Ceci dit, trois situations particulières requièrent développements :

Télétravail : le régime général veut donc que toute journée au cours de laquelle le travailleur exerce son emploi à domicile participe au décompte des 24 jours tolérés ; le télétravail n’échappe pas à la règle et sera donc imputé à ce titre. À cet égard, l’on rappellera qu’une fraction de journée équivaut à une journée entière de présence physique dans l’État de résidence du salarié.

Travail à temps partiel : Ladite Circulaire tient pour propos – quelque peu rédhibitoire certes, que : « Lorsque le travailleur, résident de l’un des deux États contractants, exerce un emploi sur le territoire de l’autre État contractant dans le cadre d’un contrat à temps partiel, il sera réputé exercer son emploi dans cet autre État si, au cours d’une période imposable, il est physiquement présent dans l’État de sa résidence et/ou dans un État tiers pour y exercer un emploi durant une ou des périodes n’excédant pas un total de 24 jours à réduire proportionnellement aux prestations prévues au contrat. ».

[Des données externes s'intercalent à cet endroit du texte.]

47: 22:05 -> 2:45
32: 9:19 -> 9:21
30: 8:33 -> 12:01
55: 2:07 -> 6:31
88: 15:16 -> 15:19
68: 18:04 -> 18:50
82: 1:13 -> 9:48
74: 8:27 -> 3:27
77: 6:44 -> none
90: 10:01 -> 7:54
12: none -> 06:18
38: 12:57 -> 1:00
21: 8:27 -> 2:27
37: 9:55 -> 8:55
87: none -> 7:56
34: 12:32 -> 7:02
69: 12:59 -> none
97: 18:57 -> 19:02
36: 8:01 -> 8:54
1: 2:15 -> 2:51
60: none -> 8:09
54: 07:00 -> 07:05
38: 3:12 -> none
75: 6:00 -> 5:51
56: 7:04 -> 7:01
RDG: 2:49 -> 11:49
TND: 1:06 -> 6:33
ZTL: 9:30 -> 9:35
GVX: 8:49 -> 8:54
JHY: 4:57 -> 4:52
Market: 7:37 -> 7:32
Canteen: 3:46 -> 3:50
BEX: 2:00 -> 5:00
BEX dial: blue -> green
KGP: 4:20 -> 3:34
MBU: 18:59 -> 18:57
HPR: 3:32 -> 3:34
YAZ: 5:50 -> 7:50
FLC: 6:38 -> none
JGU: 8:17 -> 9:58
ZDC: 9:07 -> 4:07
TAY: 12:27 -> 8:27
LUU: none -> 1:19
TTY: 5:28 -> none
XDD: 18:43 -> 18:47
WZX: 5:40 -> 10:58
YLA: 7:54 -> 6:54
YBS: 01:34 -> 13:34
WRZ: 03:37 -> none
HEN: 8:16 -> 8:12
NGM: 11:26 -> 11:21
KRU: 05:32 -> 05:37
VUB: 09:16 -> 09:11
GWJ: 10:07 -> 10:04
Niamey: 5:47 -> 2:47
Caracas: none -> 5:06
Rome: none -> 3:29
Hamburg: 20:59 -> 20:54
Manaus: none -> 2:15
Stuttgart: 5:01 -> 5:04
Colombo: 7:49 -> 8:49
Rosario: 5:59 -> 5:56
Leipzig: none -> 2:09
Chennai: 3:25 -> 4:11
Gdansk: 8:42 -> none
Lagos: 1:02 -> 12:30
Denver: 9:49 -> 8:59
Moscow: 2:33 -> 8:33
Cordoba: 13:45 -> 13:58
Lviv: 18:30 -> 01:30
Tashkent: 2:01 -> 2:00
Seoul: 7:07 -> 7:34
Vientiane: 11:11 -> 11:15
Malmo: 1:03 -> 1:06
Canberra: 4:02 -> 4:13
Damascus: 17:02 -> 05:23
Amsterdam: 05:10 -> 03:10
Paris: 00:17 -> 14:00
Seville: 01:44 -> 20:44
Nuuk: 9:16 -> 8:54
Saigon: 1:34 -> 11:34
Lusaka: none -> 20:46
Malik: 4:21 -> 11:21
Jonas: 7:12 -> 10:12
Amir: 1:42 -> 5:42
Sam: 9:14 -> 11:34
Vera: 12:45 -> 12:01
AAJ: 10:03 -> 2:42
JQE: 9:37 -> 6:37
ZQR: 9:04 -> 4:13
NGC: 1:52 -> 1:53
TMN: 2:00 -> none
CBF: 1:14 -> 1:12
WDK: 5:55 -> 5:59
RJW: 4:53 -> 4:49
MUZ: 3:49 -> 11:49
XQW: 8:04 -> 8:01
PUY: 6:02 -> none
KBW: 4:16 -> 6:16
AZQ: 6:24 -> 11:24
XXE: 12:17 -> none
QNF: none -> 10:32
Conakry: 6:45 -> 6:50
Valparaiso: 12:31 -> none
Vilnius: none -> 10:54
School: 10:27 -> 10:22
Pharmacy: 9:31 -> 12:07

Plus simplement dit, la Circulaire prévoit de réduire le seuil de tolérance prorata temporis ; il importe cependant d’être attentif que le ratio ainsi obtenu doit toujours être arrondi à l’unité supérieure (!).

Exercice imposable incomplet : Sont visés par cette disposition, les contribuables dont la période imposable ne coïncide pas avec l’année civile. En pareille situation, le seuil des 24 jours de tolérance doit être également réduit prorata temporis. Toutefois, précisions importantes, tout mois entamé est réputé échu ; et, l’arrondi à l’unité supérieure des jours de tolérance est mutatis mutandis d’application.

Votre Dévoué,

[1] Accord amiable du 16.03.2015 sur l’application de l’article 15 de la Convention belgo-luxembourgeoise préventive de la double imposition conclue le 17.09.1970

[2] Loi du 14 DÉCEMBRE 1972 portant approbation de la convention entre la Belgique et le Luxembourg et vue d’éviter les doubles impositions et de régler certaines autres questions en matière d’impôts sur le revenu et sur la fortune, et du Protocole final, signés à Luxembourg le 17 septembre 1970, M.B. 27.01.1973.

[3] Loi portant assentiment à l’Avenant, signé le 11 décembre 2002, à la Convention entre le Royaume de Belgique et le Grand-Duché de Luxembourg en vue d’éviter les doubles impositions et de régler certaines autres questions en matière d’impôts sur le revenu et sur la fortune, et le Protocole final y relatif, signés à Luxembourg, le 17 septembre 1970, M.B. 22.12.2004 et 23.02.2006.

[4] Circulaire AGFisc N° 22/2015 (n° Ci.700.520) dd. 01.06.2015.